In his annual State of the Union address last week, Obama told Americans “this needs to be the year” that Guantánamo is finally shut down and urged Congress to help him do it. But he offered no new prescription for removing the camp's remaining 155 prisoners.
Human rights groups welcomed the rhetoric, but some remain skeptical.
“It's just a first step. Now we need to see action,” said Raha Wala, senior attorney for Human Rights First. “We need to see a significant uptick in the pace of transfers if Guantánamo is going to be closed this year.”
The challenge for Sloan – together with his fellow special envoy at the Pentagon, Paul Lewis – is to show that Obama finally means business.
Among the remaining hurdles are a congressional ban on transferring detainees to U.S.-based prisons, and finding homes even for dozens of detainees cleared for release.
Sloan is seeking to rejuvenate diplomatic efforts that had been stalled by congressional resistance to shutting Guantánamo.
He said he is giving priority to finding solutions for the 77 prisoners – nearly half of the prison population – who have been cleared for transfer or release since 2009. There has been a modest uptick in the pace of transfers, with 11 prisoners sent home or elsewhere since August, nine in December alone.
Increasing the flow of prisoners out of Guantanamo will be no easy task for Sloan, who has deployed his negotiating skills on behalf of both Democratic and Republican presidents, argued cases before the Supreme Court and even once represented Jon Bon Jovi's rock band.

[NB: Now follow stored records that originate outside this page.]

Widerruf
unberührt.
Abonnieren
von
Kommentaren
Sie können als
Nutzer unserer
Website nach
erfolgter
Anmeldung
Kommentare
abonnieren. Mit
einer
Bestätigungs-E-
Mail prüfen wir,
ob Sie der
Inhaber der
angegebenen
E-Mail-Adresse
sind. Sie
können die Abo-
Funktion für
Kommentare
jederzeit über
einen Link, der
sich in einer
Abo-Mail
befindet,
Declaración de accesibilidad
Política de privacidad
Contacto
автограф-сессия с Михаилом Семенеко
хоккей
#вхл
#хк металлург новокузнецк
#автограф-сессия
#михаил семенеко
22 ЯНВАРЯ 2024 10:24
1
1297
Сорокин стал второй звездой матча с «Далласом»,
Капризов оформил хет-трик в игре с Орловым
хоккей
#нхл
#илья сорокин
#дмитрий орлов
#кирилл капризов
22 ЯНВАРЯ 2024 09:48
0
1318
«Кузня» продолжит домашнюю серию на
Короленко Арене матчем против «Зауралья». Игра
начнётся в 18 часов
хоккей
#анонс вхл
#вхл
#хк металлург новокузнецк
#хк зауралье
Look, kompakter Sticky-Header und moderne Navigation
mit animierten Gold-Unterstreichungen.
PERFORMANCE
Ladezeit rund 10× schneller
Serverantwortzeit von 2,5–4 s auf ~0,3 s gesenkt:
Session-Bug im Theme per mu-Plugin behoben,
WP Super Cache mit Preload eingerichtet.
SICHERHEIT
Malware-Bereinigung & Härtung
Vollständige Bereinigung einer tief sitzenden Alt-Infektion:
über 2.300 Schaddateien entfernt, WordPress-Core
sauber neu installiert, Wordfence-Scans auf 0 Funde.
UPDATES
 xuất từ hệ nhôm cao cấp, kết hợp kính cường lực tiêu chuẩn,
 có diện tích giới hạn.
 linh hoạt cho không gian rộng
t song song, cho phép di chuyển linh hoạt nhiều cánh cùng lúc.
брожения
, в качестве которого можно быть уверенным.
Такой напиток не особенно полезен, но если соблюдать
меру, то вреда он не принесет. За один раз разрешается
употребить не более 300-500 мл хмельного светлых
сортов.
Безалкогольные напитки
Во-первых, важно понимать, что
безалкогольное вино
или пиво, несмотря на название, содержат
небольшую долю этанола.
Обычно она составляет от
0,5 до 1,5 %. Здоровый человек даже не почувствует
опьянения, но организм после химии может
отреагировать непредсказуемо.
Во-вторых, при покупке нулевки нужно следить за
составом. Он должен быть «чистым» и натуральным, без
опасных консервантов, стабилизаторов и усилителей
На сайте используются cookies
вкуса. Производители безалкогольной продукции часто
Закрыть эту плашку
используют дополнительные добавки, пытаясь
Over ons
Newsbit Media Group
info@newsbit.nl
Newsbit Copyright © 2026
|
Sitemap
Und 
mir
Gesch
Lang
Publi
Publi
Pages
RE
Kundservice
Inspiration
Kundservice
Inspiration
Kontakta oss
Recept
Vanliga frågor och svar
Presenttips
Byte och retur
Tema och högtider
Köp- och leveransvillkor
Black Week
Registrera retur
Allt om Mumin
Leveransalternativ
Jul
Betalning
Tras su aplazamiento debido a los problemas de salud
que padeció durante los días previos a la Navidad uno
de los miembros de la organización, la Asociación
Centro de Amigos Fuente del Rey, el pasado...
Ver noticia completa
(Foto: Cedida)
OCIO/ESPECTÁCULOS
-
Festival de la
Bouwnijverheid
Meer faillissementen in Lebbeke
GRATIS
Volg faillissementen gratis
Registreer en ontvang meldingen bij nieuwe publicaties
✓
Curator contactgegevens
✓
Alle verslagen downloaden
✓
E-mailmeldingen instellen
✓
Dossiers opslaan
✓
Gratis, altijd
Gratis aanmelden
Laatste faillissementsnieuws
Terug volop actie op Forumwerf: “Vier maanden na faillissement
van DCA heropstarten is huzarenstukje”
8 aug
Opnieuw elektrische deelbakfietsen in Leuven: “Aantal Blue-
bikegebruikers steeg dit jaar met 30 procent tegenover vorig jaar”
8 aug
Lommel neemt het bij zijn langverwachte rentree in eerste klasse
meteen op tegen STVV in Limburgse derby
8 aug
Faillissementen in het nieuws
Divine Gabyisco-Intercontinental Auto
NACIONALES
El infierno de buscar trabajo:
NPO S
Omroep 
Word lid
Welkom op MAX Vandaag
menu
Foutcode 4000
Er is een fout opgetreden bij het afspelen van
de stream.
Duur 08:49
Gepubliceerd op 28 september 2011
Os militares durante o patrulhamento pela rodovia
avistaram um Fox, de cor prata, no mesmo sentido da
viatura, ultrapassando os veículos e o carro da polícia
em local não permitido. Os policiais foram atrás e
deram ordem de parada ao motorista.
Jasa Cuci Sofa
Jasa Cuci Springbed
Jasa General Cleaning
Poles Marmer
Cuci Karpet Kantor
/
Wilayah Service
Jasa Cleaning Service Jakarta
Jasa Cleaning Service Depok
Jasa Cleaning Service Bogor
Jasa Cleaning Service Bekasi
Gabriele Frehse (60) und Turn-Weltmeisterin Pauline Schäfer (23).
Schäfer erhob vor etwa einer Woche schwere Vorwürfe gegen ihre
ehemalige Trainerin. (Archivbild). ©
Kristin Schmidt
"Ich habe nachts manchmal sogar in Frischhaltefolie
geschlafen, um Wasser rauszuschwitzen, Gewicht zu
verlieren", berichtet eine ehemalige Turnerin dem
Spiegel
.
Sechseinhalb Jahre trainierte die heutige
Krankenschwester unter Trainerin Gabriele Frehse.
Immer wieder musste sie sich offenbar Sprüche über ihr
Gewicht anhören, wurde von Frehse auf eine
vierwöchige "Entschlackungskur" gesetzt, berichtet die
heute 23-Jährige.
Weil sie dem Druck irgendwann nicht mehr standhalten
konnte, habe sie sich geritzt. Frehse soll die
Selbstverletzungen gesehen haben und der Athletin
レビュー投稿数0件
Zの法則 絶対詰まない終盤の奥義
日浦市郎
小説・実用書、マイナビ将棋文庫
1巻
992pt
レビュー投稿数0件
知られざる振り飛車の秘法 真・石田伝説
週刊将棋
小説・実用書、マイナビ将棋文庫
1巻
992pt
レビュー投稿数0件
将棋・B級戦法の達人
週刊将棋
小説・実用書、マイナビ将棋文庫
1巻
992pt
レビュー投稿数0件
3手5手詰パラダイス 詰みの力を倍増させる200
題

The biggest complication is still Yemen, home to 55 of those eligible to be repatriated, but where some U.S. officials fear they might join up with Al-Qaida in the Arabian Peninsula (AQAP), widely seen as the group's deadliest regional affiliate.
Obama last May lifted a moratorium on sending detainees to Yemen. But the Yemeni government has yet to develop a long-promised rehabilitation program or build a detention center for returnees to make it easier to move ahead.
“Moving forward on those from Yemen as well as those from other countries is obviously very important to us in moving forward in closing Guantánamo,” Sloan said.
In dealing with Yemen and other countries where detainees might go, “it's very important for us to have in place appropriate security measures and to ensure these transfers are consistent with humane treatment policy,” he said.
U.S. officials won't publicly discuss which countries they are negotiating with to take detainees, but talks are apparently proceeding on a number of fronts.
Four Algerians were among those transferred home last year and discussions could focus on the Algerians that remain. Some Afghan detainees cleared for repatriation face an uncertain future because of tensions between Washington and Kabul as the U.S. military winds down its role in the Afghanistan war.
Sloan said efforts were also under way to identify third countries for detainees with nowhere else to go, reviving a process that stalled in Obama's first term when allies bristled over congressional refusal to allow detainees onto U.S. soil. Slovakia took in the last three ethnic Uighur Chinese inmates last month.
Even with stepped-up transfers, Guantánamo's closure is in doubt unless the administration can figure out what to do with the nearly 50 inmates – the so-called “forever” prisoners – it has deemed too dangerous to release. Obama has promised an accelerated process of parole-style “periodic reviews” to determine whether they still pose security risks.
In December, Congress eased some restrictions on prisoner transfers. Sloan said “the next big step would be removing the ban on bringing people to the United States for detention and trial.”
Lawmakers, however, have made clear they would strongly resist such a change.
Opened by President George W. Bush in 2002 to hold terrorism suspects rounded up overseas after the Sept. 11, 2001, attacks, Guantánamo became a symbol of the excesses of his “war on terror.”
Sloan was appointed in July after Guantánamo was thrust back into the spotlight by a hunger strike and the military's decision to force-feed prisoners to keep them alive.